DOMINGO 16 DE JULIO DE 2000

 


* Carlos Bonfil *

Dioses y monstruos

El séptimo Festival de Verano de la Filmoteca de la UNAM ofrece desde el 7 de julio una programación estupenda: once largometrajes proyectados en once salas a lo largo de once semanas. Entre las sorpresas destacan: El viento nos llevará, la realización más reciente del iraní Abbas Kiarostami; La carta, del veterano portu- gués Manoel de Oliveira; El verano de Kikujiro, de Takeshi Kitano, y Comedia de familia (Sitcom), de Francois Ozon, de quien se conoce en México Mira el mar, su cinta más perturbadora.

Dentro de este festival, el Cinematógrafo del Chopo exhibe esta semana Dioses y monstruos (Gods and monsters, 1998), de Bill Condon, basada en la novela El padre de Frankenstein (editorial Anagrama), del estadunidense Christopher Bram. Lo que se describe aquí, con las libertades de una especulación muy imaginativa, son los últimos días del realizador inglés radicado en Hollywood, James Whale, autor de clásicos de horror, Frankenstein (1931), con Boris Karloff; El hombre invisible (1933), con Claude Rains; La novia de Frankenstein (1935), con Elsa Lanchester, pero también de una cinta exitosa, muy alejada de sus trabajos anteriores: la primera Magnolia (Show Boat, 1936), comedia musical estelarizada por Irene Dunne.
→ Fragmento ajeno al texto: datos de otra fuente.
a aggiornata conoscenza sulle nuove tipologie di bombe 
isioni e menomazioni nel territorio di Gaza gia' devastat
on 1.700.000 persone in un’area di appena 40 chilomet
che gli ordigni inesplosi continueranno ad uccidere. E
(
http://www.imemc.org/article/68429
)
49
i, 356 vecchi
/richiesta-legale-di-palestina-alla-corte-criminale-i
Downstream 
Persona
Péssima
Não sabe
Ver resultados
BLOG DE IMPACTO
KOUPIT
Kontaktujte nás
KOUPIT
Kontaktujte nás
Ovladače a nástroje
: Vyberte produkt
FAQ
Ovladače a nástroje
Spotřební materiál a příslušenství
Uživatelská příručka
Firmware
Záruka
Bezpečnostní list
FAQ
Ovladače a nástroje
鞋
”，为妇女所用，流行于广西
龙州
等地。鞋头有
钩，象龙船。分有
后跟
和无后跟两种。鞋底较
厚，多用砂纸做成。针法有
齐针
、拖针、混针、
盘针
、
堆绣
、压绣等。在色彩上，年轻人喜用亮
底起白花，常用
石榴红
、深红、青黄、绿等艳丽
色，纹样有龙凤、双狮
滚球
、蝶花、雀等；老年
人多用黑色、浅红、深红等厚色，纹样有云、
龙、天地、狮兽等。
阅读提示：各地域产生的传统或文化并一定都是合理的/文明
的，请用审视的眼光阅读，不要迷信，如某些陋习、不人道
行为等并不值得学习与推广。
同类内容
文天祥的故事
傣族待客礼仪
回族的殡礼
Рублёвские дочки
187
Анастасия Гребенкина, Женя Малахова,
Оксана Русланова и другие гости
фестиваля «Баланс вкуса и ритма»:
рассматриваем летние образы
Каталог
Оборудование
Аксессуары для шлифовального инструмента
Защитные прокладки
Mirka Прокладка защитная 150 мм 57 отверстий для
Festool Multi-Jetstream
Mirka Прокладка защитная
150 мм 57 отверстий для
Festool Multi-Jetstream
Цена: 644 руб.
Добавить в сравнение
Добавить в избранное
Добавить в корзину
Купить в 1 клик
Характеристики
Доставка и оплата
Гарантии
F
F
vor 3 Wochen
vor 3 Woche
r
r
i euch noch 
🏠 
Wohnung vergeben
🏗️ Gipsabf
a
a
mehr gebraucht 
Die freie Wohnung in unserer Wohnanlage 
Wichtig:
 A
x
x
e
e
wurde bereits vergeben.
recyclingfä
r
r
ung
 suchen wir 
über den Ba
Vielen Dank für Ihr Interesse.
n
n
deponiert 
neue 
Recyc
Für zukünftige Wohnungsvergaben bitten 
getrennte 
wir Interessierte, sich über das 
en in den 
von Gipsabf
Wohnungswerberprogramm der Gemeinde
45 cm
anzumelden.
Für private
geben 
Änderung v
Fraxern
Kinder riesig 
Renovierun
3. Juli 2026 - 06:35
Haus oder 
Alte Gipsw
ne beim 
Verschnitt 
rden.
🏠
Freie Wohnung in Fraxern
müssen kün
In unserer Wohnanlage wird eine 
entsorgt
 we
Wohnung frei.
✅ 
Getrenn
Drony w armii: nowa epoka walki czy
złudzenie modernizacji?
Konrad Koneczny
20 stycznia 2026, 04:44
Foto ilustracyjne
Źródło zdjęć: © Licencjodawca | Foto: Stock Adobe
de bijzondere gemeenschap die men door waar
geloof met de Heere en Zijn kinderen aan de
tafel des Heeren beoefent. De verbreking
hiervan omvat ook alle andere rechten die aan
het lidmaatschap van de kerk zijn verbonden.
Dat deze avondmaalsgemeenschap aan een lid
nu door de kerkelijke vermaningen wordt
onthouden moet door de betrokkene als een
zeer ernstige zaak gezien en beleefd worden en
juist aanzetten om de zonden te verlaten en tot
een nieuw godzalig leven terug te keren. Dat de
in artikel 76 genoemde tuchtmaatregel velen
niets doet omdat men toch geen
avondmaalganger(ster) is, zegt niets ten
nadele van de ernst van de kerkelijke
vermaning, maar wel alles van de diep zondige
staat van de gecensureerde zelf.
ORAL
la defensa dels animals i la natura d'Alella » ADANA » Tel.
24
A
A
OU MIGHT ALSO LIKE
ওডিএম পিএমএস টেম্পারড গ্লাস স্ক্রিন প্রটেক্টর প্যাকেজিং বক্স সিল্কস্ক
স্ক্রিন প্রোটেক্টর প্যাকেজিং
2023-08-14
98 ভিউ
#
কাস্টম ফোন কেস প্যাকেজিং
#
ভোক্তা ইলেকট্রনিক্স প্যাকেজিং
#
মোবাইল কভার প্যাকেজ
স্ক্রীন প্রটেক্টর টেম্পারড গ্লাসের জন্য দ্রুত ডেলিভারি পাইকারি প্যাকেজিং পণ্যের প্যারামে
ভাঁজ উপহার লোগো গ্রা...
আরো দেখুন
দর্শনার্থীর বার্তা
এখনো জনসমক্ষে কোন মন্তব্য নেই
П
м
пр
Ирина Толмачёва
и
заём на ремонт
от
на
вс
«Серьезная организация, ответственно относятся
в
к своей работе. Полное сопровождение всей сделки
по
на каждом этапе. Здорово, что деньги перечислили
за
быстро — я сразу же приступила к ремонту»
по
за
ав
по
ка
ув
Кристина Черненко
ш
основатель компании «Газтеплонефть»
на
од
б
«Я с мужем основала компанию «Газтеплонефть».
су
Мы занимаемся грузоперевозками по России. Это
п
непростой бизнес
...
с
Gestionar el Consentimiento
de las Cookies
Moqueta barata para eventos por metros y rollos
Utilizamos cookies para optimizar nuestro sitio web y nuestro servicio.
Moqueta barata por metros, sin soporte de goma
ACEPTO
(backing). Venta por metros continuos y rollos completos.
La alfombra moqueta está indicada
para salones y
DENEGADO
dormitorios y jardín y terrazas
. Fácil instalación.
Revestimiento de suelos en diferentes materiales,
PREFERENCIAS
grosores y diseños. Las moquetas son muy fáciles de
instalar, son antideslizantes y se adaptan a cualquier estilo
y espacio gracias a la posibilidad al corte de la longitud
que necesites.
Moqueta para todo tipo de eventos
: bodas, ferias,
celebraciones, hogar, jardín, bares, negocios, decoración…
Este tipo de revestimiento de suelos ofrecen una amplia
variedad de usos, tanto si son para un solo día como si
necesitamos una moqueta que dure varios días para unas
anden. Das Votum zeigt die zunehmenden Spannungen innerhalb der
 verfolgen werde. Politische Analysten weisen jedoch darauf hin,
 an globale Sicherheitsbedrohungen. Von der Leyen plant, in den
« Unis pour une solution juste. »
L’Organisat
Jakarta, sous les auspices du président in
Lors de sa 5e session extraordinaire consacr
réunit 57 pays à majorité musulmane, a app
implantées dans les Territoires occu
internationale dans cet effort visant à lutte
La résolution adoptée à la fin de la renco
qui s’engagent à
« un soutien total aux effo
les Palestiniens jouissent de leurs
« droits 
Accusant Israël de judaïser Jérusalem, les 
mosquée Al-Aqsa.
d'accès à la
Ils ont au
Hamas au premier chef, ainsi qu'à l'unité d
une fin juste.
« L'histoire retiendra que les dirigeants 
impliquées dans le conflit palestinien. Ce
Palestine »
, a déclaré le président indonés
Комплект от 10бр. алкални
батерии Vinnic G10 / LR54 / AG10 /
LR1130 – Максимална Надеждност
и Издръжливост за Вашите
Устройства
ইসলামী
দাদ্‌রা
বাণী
Dioses y monstruos inicia su crónica romántica en 1957, el año de la muerte de Whale (Ian McKellen), dieciséis años después de su última realización, El príncipe desterrado (They dared not love, 1941). El cineasta retirado, también pintor en sus ratos libres, hace confidencias muy íntimas a su jardinero, Clayton Boone (Brendan Fraser), quien ha aceptado posar para él. Whale, afectado por una hemorragia cerebral, en pérdida inexorable de su memoria, realiza un último intento por ejercitarla y convoca así imágenes de su juventud en las trincheras de la Gran Guerra, su primer amor masculino, y buena parte del gossip (chismorreo) que en la Babilonia hollywoodense de los años treinta podía acompañar a un director renuente a esconder sus preferencias sexuales. El aura de escándalo persiste en los cincuenta, y en una escena muy divertida, Whale muestra a su jardinero una fiesta de princesas y de reinas, donde aún impera el disimulo y el miedo al rechazo homofóbico.

El director de Frankenstein conserva su vitalidad y chispa humorística, un espíritu travieso que consigue arrancarle a un entrevistador indiscreto, a manera de trueque, un curioso strip poker: por cada pregunta el joven se despojará de una de sus prendas. Con su jardinero, el juego será distinto: el pretendido intento inicial de seducción se encaminará realmente a una súplica de ejecución humanitaria, como sucede en la guerra cuando un amigo herido de muerte implora a otro soldado un tiro de gracia. Este ritual de sacrificio adquiere dimensiones aún más sugerentes cuando el director Bill Condon (también guionista) presenta a Clayton como un segundo monstruo, el Frankenstein inaccesible que no castiga ya la soberbia de un científico loco, sino que se deja fascinar por quien momentáneamente le confiere energía vital, y de cuya suerte al final se apiada.

Hay aquí ecos de otras cintas, de El ocaso de una vida (Sunset Boulevard, 1950), de Billy Wilder, con una estrella retirada y un admirador hechizado por sus recuentos nostálgicos, pero también de la más reciente Amor y muerte (Love and death on Long Island, 1997), donde un académico (John Hurt, formidable) sucumbe a los encantos de un actor de comedias juveniles.

Bill Condon aborda con delicadeza los temas del abismo generacional y del deseo frustrado, del presentimiento de la muerte y del testarudo culto wildeano a la belleza juvenil, del amor no correspondido --el ama de llaves (Lynn Redgrave) y su apego al "pecador sodomita"--, con ecos de Carrington (Hampton, 1995), y finalmente, de la solidaridad afectiva que se desentiende por completo de la mezquindad machista.

Es también notable el trabajo de montaje, que incluye escenas de películas de Whale, evocaciones en flash back de las fiestas nocturnas en la residencia de George Cukor, al borde de una piscina, con efebos salidos de una pintura de Paul Cadmus, y el excelente fondo musical de Carter Burwell. La mejor sorpresa, sin embargo, es la caracterización de Whale a cargo del actor británico Ian McKellen, tan desinhibido hoy en su vida pública como lo fuera el propio director de Frankenstein; capaz, como él, de proferir con ironía inigualable esta frase que el novelista Christopher Bram atribuye al veterano en su charla con un entrevistador joven: "Es usted muy amable en tolerar los vicios de los mayores, como yo tolero los vicios de los jóvenes". Una película sobresaliente.